[Date Prev][Date Next][Thread Prev][Thread Next][Date Index][Thread Index]
bug#27978: Detection of section name in man.el
From: |
Eli Zaretskii |
Subject: |
bug#27978: Detection of section name in man.el |
Date: |
Fri, 18 Aug 2017 11:49:57 +0300 |
> From: Grégory Mounié
> <Gregory.Mounie@imag.fr>
> Date: Sun, 6 Aug 2017 01:44:19 +0200
>
> When parsing manual in languages with non-ascii letters, the section
> names using non-ascii letters are not added to the table of content.
>
> I noticed the bug reading the French bash manual: the quite useful
> "COMMANDES INTERNES DE l'INTERPRÉTEUR" section does not appear (SHELL
> BUILTIN COMMAND). (because of the É letter)
>
> I propose to use Character class instead of ascii interval in the
> appropriate regexp defvar. It should not change anything for english
> manual and it should work for many other languages.

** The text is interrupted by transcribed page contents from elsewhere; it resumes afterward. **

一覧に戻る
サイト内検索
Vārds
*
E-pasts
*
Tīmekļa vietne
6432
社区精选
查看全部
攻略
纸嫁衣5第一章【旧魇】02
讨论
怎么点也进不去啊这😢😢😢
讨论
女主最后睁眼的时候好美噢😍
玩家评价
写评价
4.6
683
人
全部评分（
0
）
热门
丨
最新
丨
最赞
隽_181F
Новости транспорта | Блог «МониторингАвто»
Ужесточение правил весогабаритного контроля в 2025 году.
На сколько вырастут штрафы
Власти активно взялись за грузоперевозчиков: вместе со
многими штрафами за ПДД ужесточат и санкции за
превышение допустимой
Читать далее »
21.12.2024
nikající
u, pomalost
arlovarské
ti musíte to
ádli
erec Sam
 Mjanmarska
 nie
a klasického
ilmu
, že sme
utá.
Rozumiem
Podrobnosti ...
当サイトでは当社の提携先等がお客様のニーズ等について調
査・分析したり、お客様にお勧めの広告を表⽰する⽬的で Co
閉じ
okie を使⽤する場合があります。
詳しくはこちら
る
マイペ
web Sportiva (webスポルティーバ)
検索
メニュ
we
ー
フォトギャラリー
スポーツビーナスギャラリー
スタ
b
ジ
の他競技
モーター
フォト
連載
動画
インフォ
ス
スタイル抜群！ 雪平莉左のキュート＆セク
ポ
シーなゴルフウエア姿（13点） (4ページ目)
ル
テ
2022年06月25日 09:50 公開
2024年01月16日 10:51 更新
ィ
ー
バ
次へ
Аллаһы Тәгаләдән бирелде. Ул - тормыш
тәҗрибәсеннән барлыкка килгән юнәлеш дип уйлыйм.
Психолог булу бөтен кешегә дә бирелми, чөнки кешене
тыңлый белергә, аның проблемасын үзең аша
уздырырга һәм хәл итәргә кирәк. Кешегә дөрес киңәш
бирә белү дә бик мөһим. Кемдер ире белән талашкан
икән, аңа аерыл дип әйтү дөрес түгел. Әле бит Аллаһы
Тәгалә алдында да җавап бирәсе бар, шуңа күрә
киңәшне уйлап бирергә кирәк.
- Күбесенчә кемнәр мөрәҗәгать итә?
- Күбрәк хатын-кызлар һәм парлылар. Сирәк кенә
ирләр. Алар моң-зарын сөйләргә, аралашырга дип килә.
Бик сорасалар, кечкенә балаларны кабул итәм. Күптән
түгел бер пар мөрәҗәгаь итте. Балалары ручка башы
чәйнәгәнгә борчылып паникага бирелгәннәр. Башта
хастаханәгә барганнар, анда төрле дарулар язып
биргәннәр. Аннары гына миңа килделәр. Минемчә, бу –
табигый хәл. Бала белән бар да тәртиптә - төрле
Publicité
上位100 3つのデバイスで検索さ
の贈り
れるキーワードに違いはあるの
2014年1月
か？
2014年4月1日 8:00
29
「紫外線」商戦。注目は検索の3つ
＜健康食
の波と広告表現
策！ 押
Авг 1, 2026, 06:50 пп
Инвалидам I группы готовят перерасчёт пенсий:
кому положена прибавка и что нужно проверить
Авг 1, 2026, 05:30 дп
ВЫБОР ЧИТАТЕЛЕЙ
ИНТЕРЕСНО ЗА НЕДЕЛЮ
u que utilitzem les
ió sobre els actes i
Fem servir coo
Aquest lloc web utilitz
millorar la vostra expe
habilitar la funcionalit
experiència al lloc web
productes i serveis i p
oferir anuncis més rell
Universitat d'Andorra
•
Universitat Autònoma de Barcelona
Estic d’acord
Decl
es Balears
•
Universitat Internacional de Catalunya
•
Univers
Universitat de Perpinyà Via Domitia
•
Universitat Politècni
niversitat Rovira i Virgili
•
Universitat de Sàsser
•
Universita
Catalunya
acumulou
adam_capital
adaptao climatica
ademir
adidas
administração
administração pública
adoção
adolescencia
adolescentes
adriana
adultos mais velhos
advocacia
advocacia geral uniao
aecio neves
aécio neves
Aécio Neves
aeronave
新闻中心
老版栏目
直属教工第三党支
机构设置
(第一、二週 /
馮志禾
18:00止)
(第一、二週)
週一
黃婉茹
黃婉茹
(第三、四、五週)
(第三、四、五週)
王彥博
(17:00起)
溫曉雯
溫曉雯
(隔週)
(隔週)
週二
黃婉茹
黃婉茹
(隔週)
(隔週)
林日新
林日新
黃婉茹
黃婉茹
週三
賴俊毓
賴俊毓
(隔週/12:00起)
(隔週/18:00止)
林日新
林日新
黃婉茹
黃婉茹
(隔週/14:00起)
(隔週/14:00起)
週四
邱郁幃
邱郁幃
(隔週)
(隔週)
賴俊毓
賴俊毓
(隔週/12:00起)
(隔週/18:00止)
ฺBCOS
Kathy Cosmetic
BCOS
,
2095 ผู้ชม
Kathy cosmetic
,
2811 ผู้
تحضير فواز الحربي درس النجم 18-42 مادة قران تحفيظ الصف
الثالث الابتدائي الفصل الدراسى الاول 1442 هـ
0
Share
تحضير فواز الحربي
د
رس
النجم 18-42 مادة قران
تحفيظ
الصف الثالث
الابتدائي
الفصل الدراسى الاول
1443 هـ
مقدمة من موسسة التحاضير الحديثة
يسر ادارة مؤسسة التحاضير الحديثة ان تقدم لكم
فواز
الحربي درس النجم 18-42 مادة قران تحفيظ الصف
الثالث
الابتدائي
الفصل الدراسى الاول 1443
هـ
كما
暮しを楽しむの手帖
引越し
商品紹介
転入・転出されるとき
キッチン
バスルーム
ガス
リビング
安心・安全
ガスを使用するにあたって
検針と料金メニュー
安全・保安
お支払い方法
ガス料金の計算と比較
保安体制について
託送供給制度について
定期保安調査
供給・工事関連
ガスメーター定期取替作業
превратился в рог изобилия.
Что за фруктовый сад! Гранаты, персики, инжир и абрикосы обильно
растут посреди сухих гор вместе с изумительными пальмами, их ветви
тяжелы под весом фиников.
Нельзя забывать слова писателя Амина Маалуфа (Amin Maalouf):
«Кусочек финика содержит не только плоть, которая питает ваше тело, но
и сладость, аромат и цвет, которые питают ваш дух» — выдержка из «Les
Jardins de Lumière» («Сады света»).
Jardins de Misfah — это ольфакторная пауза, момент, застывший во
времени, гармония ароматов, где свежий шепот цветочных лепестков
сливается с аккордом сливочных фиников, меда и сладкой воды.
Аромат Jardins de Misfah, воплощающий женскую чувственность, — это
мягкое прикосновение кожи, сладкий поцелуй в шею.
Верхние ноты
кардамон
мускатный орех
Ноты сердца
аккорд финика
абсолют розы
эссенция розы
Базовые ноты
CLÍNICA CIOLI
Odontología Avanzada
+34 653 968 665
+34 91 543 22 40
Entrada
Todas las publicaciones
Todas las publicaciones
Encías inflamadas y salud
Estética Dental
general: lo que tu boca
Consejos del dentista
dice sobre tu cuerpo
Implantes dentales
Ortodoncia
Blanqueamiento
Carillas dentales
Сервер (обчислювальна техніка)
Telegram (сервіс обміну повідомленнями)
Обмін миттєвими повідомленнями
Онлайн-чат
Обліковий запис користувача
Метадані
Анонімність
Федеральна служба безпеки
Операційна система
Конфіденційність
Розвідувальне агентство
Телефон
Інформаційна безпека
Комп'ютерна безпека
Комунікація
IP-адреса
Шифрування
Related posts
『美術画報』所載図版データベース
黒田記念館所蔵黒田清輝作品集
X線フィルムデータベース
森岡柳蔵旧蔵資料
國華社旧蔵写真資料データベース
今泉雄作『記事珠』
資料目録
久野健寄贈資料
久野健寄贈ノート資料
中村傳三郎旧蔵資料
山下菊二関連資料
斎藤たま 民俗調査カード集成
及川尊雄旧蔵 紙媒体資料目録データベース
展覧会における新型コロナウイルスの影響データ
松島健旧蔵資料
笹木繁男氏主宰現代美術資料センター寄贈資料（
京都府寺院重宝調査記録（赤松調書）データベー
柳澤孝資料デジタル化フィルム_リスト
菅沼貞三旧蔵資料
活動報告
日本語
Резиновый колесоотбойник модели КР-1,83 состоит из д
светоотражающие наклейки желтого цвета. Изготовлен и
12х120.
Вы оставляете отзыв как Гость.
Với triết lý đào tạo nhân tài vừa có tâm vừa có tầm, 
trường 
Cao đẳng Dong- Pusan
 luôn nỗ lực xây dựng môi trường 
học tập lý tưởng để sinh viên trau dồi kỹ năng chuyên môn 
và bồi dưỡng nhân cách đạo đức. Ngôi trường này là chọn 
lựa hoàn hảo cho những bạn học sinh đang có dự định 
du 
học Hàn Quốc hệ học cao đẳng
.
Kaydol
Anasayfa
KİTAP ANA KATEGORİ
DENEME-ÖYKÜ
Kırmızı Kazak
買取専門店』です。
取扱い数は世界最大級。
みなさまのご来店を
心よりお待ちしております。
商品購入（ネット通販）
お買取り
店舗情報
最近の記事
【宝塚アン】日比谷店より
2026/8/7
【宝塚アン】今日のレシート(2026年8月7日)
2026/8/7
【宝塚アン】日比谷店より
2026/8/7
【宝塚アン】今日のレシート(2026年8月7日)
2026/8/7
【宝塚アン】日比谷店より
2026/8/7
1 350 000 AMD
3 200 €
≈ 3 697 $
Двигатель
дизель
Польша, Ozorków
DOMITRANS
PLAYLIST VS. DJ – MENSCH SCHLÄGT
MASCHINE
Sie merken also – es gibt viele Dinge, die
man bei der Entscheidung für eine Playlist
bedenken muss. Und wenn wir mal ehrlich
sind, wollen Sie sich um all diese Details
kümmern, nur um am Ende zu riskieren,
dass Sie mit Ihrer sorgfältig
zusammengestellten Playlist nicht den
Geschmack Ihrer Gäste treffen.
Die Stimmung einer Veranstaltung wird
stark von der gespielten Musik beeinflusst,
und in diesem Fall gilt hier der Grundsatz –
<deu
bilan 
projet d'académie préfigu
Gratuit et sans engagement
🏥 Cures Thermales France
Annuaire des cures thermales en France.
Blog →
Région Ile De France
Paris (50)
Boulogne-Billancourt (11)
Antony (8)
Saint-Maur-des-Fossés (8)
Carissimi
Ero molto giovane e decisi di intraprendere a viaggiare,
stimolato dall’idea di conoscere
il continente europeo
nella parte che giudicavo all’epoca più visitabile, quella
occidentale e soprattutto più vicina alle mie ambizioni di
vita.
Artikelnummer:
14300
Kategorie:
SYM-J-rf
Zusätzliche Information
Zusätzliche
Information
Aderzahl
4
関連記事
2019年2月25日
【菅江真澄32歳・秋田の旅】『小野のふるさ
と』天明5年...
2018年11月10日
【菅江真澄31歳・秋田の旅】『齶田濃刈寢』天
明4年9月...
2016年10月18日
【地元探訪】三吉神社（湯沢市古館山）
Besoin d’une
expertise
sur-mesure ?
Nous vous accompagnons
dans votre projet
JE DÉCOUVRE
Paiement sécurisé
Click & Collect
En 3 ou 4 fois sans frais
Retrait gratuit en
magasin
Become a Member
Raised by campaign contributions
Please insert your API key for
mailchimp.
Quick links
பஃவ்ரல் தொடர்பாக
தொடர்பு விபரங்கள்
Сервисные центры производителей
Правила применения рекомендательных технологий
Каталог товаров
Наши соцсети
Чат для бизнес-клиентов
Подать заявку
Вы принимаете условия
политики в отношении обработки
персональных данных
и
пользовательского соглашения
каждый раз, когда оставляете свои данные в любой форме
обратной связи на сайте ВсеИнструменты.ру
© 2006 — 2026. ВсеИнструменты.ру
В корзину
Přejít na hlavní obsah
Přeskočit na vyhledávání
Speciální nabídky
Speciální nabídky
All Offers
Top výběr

Thanks, I pushed these changes with some minor adjustments.
Specifically:
> -(defvar Man-section-regexp "[0-9][a-zA-Z0-9+]*\\|[LNln]"
> +(defvar Man-section-regexp "[[:digit:]][[:alnum:]+]*\\|[LNln]"
> "Regular expression describing a manpage section within parentheses.")
I didn't change this one, because I think a section always uses only
ASCII letters and numbers, as in ".1n". If you disagree, can you show
an example where this is not so?
> -(defvar Man-heading-regexp "^\\([A-Z][A-Z0-9 /-]+\\)$"
> +(defvar Man-heading-regexp "^\\([[:upper:]][[:upper:][:digit:] /-]+\\)$"
> "Regular expression describing a manpage heading entry.")
I see no reason to replace 0-9 with [:digit:] here, since I think
non-ASCII digits will never be used in this context. Do you agree?
Incidentally, I see quite a few similar regexps elsewhere in man.el,
did you audit all of them and established that they don't need similar
changes? If not, would you like to propose similar changes there?